## Work to be completed
Report every line in the listing below where the string "their" shows up.

## Data extract
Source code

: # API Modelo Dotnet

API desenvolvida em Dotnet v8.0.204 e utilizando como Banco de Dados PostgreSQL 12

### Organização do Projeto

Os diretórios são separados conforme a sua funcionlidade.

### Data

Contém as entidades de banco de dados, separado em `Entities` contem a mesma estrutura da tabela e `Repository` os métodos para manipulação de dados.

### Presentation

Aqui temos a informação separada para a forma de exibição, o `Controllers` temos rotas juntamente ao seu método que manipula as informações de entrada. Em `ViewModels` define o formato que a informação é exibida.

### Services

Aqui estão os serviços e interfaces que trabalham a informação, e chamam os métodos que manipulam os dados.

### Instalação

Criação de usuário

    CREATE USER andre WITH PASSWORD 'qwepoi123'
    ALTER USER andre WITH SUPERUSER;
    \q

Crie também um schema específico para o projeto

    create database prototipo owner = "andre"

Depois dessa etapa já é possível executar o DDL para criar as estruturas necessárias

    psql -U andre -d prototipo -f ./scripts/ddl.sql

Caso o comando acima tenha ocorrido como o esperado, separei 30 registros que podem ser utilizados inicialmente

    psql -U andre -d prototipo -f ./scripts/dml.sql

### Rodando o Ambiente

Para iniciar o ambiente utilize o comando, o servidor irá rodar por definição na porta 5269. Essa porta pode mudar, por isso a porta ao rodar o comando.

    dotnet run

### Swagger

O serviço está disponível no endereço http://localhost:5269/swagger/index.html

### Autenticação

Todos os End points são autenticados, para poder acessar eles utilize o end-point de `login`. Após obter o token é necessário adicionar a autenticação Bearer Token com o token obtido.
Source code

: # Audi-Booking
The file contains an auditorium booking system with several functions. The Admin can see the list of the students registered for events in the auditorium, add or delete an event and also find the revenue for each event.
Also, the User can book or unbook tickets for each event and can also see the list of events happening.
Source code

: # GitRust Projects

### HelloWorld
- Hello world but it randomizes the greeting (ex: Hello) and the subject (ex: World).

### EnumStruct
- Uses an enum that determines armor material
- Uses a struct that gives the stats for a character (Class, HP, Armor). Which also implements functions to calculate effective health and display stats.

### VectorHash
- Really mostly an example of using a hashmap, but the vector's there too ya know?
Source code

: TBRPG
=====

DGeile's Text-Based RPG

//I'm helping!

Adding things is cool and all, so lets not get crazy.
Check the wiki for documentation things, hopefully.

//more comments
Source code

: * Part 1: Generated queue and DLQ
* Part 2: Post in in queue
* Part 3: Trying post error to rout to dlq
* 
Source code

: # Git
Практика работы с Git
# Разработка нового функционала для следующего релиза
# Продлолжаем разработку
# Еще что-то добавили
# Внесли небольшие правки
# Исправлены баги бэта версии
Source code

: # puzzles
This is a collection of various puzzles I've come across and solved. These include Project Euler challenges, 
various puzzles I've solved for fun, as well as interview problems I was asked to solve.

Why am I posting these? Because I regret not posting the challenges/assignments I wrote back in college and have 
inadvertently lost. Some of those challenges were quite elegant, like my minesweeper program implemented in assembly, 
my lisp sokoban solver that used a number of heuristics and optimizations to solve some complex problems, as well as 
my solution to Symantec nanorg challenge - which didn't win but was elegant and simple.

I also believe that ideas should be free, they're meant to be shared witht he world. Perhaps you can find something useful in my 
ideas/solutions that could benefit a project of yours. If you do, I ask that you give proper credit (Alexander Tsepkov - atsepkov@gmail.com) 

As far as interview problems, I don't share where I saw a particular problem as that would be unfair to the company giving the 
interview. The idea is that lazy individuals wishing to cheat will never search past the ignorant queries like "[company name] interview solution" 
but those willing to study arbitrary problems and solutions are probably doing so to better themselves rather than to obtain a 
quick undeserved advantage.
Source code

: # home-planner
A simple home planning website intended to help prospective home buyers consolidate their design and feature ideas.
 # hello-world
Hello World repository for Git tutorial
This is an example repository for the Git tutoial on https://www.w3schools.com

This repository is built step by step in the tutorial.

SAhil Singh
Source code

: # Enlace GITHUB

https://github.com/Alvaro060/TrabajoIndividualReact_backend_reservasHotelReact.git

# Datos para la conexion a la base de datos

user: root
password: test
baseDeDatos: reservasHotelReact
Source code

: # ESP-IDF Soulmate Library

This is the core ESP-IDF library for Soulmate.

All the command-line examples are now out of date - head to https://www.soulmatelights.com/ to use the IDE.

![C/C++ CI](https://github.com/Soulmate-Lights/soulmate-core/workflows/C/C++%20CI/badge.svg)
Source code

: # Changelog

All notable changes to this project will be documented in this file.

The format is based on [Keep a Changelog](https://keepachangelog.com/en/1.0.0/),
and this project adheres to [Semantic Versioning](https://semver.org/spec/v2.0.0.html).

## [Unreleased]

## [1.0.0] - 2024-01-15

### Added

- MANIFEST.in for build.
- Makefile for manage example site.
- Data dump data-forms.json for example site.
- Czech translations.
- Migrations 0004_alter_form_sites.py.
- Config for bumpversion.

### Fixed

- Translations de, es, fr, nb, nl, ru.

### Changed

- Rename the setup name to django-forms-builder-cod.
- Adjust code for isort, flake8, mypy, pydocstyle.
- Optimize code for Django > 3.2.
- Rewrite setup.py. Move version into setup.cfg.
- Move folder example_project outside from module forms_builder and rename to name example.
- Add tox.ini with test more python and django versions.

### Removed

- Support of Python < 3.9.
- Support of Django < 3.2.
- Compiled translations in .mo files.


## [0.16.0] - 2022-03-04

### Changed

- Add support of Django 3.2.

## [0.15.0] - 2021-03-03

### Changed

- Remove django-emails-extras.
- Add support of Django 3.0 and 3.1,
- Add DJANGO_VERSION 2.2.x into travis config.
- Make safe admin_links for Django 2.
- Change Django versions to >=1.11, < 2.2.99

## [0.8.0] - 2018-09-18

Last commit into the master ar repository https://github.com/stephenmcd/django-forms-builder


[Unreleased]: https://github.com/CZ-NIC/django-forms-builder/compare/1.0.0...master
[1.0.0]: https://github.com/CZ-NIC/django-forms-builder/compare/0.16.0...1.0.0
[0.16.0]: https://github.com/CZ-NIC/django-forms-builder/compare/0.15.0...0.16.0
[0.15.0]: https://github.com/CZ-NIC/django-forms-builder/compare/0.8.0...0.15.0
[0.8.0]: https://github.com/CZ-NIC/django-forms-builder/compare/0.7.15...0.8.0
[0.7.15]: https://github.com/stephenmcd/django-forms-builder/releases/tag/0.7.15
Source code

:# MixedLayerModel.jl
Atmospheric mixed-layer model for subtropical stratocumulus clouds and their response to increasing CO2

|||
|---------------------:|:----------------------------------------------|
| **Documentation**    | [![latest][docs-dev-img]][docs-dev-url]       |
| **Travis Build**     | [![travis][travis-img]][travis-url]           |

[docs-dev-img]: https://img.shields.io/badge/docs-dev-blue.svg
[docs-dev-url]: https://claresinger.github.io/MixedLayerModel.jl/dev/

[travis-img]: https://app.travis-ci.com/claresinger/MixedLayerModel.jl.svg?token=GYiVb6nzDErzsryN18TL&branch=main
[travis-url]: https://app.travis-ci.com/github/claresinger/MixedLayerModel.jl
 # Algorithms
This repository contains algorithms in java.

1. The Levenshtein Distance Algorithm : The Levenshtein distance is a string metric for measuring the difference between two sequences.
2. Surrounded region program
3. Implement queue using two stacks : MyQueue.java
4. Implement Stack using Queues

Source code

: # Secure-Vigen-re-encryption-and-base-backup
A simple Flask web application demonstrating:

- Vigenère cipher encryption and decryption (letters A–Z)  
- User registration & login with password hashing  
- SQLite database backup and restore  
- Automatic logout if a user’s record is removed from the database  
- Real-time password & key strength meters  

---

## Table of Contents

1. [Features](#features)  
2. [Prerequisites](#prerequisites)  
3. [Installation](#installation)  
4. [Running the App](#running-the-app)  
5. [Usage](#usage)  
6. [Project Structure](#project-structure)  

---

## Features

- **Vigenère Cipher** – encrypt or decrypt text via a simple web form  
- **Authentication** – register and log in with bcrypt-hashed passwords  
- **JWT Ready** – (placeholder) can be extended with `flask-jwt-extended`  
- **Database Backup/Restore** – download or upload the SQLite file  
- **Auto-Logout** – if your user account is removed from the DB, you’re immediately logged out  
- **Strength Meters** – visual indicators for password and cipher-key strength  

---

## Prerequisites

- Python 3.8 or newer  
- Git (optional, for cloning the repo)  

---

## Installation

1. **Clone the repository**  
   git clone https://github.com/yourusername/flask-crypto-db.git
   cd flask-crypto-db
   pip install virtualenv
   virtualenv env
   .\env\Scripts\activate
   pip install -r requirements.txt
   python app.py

## Reply to the exercise
A simple home planning website intended to help prospective home buyers consolidate their design and feature ideas.
Atmospheric mixed-layer model for subtropical stratocumulus clouds and their response to increasing CO2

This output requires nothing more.